EXERCISE
Please write out, word for word, the lines of the entries below, from the first line of the entries through the line that contains "scientific name: Agrotis ipsilon", including both of those lines.

..............................

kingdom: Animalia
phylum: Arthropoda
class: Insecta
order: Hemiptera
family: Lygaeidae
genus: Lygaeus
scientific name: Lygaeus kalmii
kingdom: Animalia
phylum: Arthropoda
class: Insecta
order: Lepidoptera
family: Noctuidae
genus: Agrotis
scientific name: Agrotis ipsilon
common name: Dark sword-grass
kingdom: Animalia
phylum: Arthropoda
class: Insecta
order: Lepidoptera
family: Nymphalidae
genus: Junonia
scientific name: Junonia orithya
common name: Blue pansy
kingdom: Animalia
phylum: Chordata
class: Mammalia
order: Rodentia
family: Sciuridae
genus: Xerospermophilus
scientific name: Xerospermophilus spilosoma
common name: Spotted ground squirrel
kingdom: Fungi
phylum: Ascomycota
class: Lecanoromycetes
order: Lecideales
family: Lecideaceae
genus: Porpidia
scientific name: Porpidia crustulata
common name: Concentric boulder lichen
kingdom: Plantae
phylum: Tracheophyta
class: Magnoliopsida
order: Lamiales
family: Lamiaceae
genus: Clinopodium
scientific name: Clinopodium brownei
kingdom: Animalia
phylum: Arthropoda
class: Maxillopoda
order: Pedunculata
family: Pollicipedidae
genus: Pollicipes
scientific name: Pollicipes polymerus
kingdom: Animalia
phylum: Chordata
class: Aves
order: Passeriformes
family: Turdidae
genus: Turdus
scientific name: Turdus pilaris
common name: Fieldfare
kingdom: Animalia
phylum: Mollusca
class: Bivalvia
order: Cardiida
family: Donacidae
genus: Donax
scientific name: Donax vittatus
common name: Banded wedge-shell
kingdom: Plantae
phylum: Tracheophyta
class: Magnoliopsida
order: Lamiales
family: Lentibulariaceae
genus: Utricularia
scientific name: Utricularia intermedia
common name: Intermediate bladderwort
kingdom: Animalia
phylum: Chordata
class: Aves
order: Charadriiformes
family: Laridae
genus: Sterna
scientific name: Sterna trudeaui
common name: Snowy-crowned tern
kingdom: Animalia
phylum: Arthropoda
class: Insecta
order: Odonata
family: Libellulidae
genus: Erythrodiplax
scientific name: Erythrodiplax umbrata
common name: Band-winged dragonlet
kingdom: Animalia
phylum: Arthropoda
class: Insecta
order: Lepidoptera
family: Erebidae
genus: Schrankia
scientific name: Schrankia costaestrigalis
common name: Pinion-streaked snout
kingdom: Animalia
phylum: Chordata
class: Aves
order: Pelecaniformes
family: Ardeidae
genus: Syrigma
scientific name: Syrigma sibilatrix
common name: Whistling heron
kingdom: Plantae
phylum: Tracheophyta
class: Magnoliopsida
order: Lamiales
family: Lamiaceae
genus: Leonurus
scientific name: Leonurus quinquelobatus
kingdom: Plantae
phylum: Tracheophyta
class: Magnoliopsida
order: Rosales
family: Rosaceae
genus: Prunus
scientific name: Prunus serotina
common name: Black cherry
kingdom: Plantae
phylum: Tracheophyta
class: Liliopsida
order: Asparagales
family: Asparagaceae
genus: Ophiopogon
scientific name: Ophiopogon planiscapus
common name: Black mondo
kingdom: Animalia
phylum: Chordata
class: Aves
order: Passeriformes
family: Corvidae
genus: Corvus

..............................

COMPLETED EXERCISE
kingdom: Animalia
phylum: Arthropoda
class: Insecta
order: Hemiptera
family: Lygaeidae
genus: Lygaeus
scientific name: Lygaeus kalmii
kingdom: Animalia
phylum: Arthropoda
class: Insecta
order: Lepidoptera
family: Noctuidae
genus: Agrotis
scientific name: Agrotis ipsilon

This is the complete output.